Не буду травмировать ваше воображение подробностями, но за несколько минут мне удалось, расковыряв кожу на запястье, вскрыть вену. Главная трудность была в том, чтобы не вырубиться раньше времени. Я сдюжил и только после того, как залитыми холодным потом глазами увидел брызнувший из вскрытой вены фонтанчик крови, потерял сознание. Откуда-то из дальнего далека я слышал крики, клацанье запоров и хлопанье дверей, мне давали нашатырь, куда-то тащили под руки, обрабатывали рану, хлестали по щекам. Затем я помню холодные злые глазки нашей врачихи Эльзы Кох, так любовно звали ее в тюрьме, и ее злобное шипение: «У нас это не пролезет, мы и не таких ломали.
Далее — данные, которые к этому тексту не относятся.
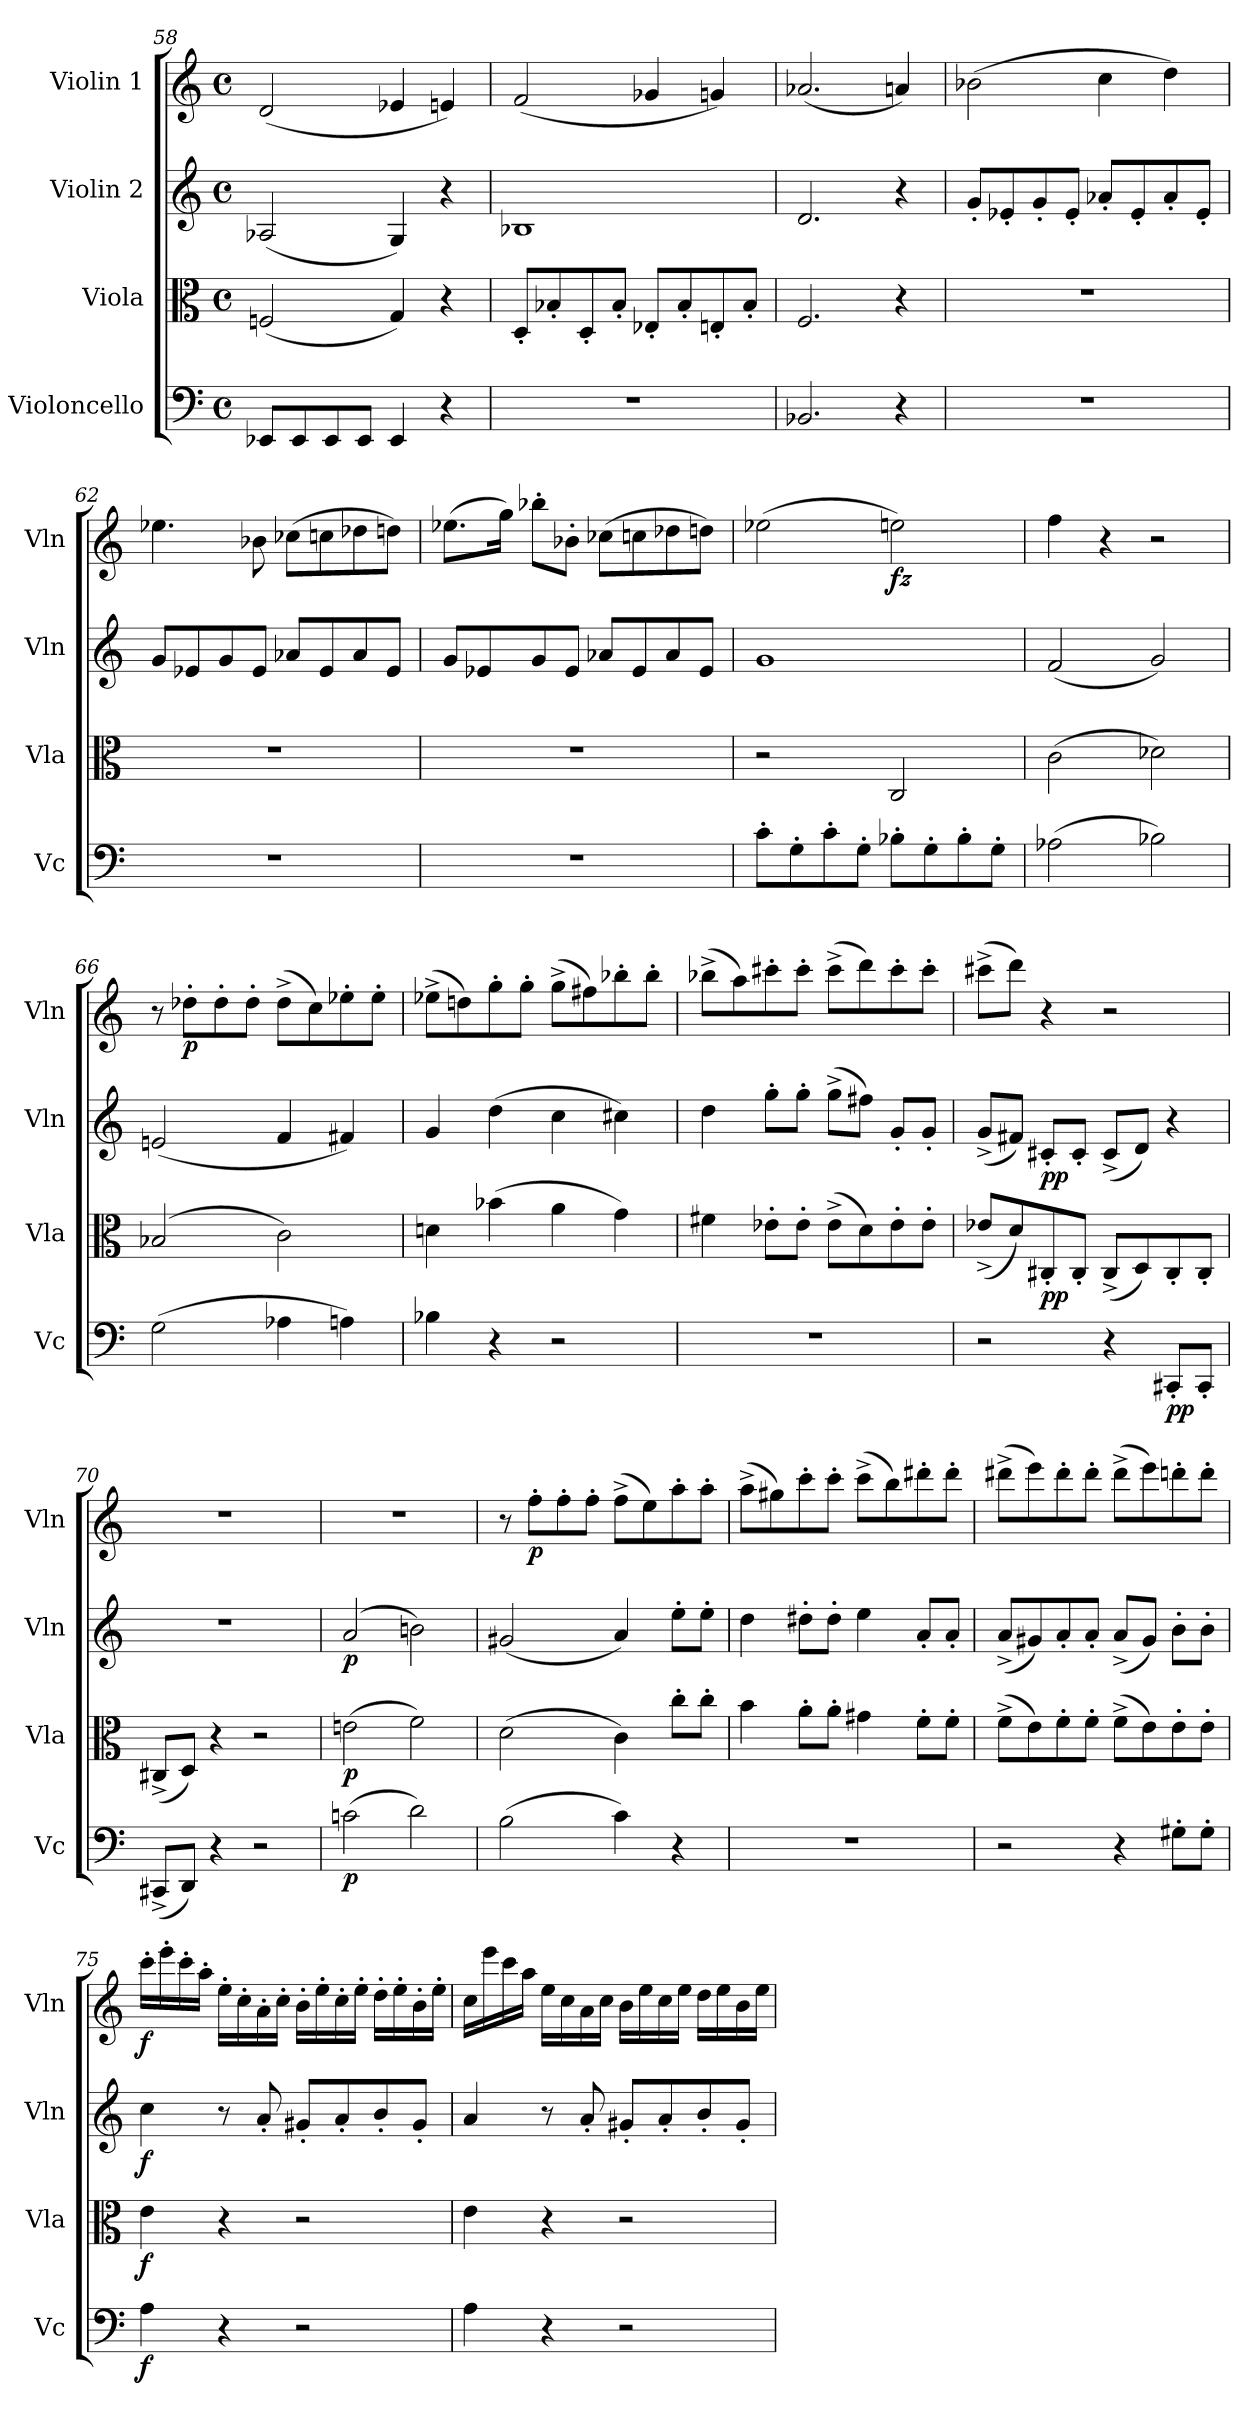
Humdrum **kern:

Хоть сто раз зашьем, инвалидом сделаем, а сдохнуть не дадим, для меня это раз плюнуть».

Врешь, врешь, тетенька, по твоей роже воспаленной, по красным нервным пятнам на ней вижу, что занервничала ты, веришь и моим соплям-слезам, по морде моей размазанным, и моим всхлипам: «Мамочке передайте, что я ее больше всех моих жен любил», — веришь, что дефективный перед тобой, что много ты еще со мной неприятностей хлебнешь.

Когда меня вновь водворили в камеру, мой сосед Николай Николаевич, сидевший под следствием уже два с половиной года и перенесший здесь инфаркт, отнесся к происшедшему с пониманием, вопросов задавать не стал, сочувствовать тоже. Человек делает так, а не иначе, значит, так ему надо. Это диктует тюремная этика. По какой статье? Да давно ли с воли? А других вопросов не задают. Надо человеку поделиться — новичок в порыве откровенности говорить начинает о своем деле, советоваться, то еще и остановят: «Ты, браток, про жизнь давай, а о своем деле ты следователю рассказывай, с адвокатом советуйся. А то наговоришь мне, а потом тебе следователь что-нибудь в масть скажет, ты и вспомнишь, что об этом мне рассказывал. А мне лишние разборки не нужны. У меня своих делов хватает». В другой раз Николай Николаевич видел, как я вынутой из супа и высушенной рыбьей костью повторно ковыряю себе вену, но и слова мне не сказал, не позвал вертухая, а отвернулся к стенке и сделал вид, что спит. Спасибо ему за это. По веселым и хитрым глазам его я знал: многое он понимает, одобряет, что не тупым бараном я здесь сижу, а пытаюсь барахтаться, а как — это уж мое дело. Спасибо. За теплоту, за как-то отданный мне больший кусок хлеба — спасибо!